(HealthyResearch.com) – We tend to view vegetables and fruits as healthy foods. Piling bright red tomatoes, brilliantly purple eggplants, and gorgeously green peppers into our supermarket carts, we may feel virtuous as we plan our vitamin-packed meals. But are all vegetables and fruits healthy for everybody?
Discover what you should know about the food category now known as “nightshades” below.
What Are Nightshades?
Nightshades consist of vegetables and fruits from plants in the Solanaceae category. The term “nightshades” may result from certain plants’ former use as hallucinogens. Nightshade vegetables and fruits are available in every grocery store and may even be in our own homes right now.

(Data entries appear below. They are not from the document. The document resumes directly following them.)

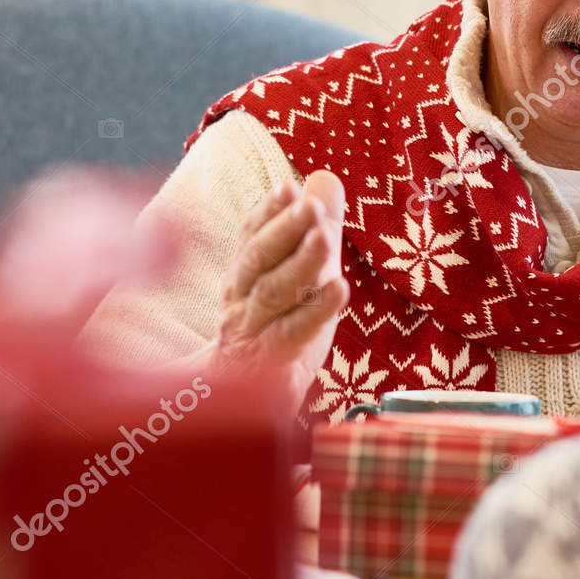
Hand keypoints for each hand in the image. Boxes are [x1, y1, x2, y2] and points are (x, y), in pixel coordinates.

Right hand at [210, 170, 348, 410]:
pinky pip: (292, 332)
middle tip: (309, 206)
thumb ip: (312, 228)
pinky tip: (339, 290)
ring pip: (273, 292)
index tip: (286, 188)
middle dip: (284, 229)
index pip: (252, 237)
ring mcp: (253, 330)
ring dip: (299, 263)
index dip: (268, 212)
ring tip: (326, 237)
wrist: (240, 400)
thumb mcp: (296, 274)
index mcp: (244, 274)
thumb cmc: (273, 327)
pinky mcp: (271, 360)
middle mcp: (242, 298)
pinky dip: (315, 310)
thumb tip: (325, 178)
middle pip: (258, 259)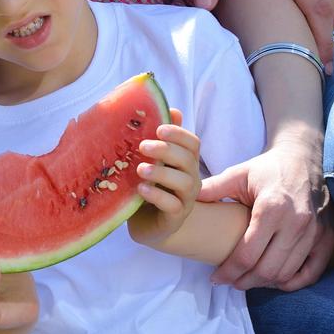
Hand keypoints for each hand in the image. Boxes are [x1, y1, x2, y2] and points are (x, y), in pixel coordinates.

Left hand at [127, 112, 201, 247]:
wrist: (146, 224)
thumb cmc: (148, 187)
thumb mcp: (149, 162)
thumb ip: (156, 139)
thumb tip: (168, 109)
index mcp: (185, 162)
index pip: (192, 143)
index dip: (178, 134)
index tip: (159, 128)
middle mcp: (190, 178)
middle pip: (188, 160)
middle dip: (167, 150)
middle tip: (142, 146)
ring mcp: (186, 199)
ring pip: (184, 182)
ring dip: (162, 173)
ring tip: (140, 169)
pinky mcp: (176, 218)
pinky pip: (173, 205)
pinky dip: (158, 196)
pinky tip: (142, 189)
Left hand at [200, 141, 333, 289]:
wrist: (305, 157)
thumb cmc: (268, 168)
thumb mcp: (238, 174)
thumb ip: (212, 189)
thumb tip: (183, 201)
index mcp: (272, 208)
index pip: (247, 255)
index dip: (228, 272)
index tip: (216, 279)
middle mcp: (297, 223)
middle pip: (266, 270)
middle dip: (244, 282)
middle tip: (230, 282)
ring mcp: (316, 232)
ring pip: (286, 274)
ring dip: (264, 283)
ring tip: (247, 280)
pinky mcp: (328, 237)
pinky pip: (311, 272)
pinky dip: (292, 282)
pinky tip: (275, 280)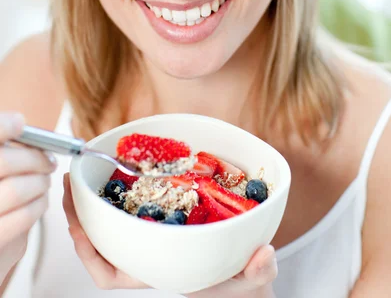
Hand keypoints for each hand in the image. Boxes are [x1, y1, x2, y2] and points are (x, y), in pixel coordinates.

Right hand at [0, 112, 55, 283]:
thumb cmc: (0, 194)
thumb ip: (3, 149)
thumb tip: (19, 126)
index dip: (4, 126)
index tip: (20, 123)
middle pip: (5, 162)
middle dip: (35, 159)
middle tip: (49, 161)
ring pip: (16, 190)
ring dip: (40, 183)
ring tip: (44, 182)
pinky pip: (23, 218)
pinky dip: (37, 206)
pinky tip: (39, 201)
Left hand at [63, 173, 277, 295]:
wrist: (247, 268)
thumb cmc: (241, 279)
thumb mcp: (252, 278)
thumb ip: (258, 271)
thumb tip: (263, 254)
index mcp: (160, 270)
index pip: (112, 274)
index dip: (89, 253)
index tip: (76, 227)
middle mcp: (151, 251)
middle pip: (103, 241)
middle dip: (81, 216)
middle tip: (71, 184)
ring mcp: (156, 233)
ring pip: (115, 221)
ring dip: (98, 199)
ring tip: (85, 174)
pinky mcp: (167, 214)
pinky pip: (136, 202)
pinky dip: (125, 187)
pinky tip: (123, 168)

Some spices and condiments are made with nightshades. Salsa, ketchup, hot sauce, chili powder, paprika, and crushed red pepper all contain nightshades. Although these vegetables, fruits, spices, and condiments may have health benefits, some experts recommend that individuals with certain conditions substitute other foods for nightshades.
Who Should Avoid Nightshades?
Before we toss our tomatoes in the trash, it’s helpful to understand who may want to avoid nightshades. Our bodies react in different ways to certain foods. And that’s where the issue with nightshades comes into play. Nightshades contain alkaloids. The particular alkaloid in nightshades is known as solanine, which some health experts think may result in inflammation. Therefore, these specialists recommend avoiding nightshades for those with autoimmune diseases or an inflammatory ailment. They believe that nightshades may increase inflammation symptoms in individuals with conditions, such as multiple sclerosis, psoriasis, inflammatory bowel disease, celiac disease, and arthritis.
There are other reasons we may want to avoid nightshades. For example, some individuals are allergic or sensitive to solanine. Symptoms may result in itching, hives, skin rashes, or even nausea after eating nightshade foods. Also, we may want to minimize our tomato consumption if we tend to get acid reflux. The citric and malic acids in tomatoes may cause stomach acidity, increasing our tendency to develop heartburn or reflux.
What Can We Substitute for Nightshades?
Nightshade fruits and vegetables are valuable sources of many vitamins and minerals. If we have a reason for avoiding these foods, it’s important to substitute healthy alternatives.
- Tomato substitute: Consider using beets in place of tomatoes for colorful sauces.
- Potato Substitute: Use sweet potatoes, which are not nightshades, rather than white potatoes.
- Eggplant Substitute:
- Swap zucchini for eggplant in recipes.
- Pepper Substitute: Experiment with broccoli or summer squash.
Not sure whether to avoid nightshades? Talk with your healthcare provider or a dietitian for advice. If you get the green light on green pepper, tomatoes, eggplant, and potatoes, enjoy your feast full of vitamins and minerals.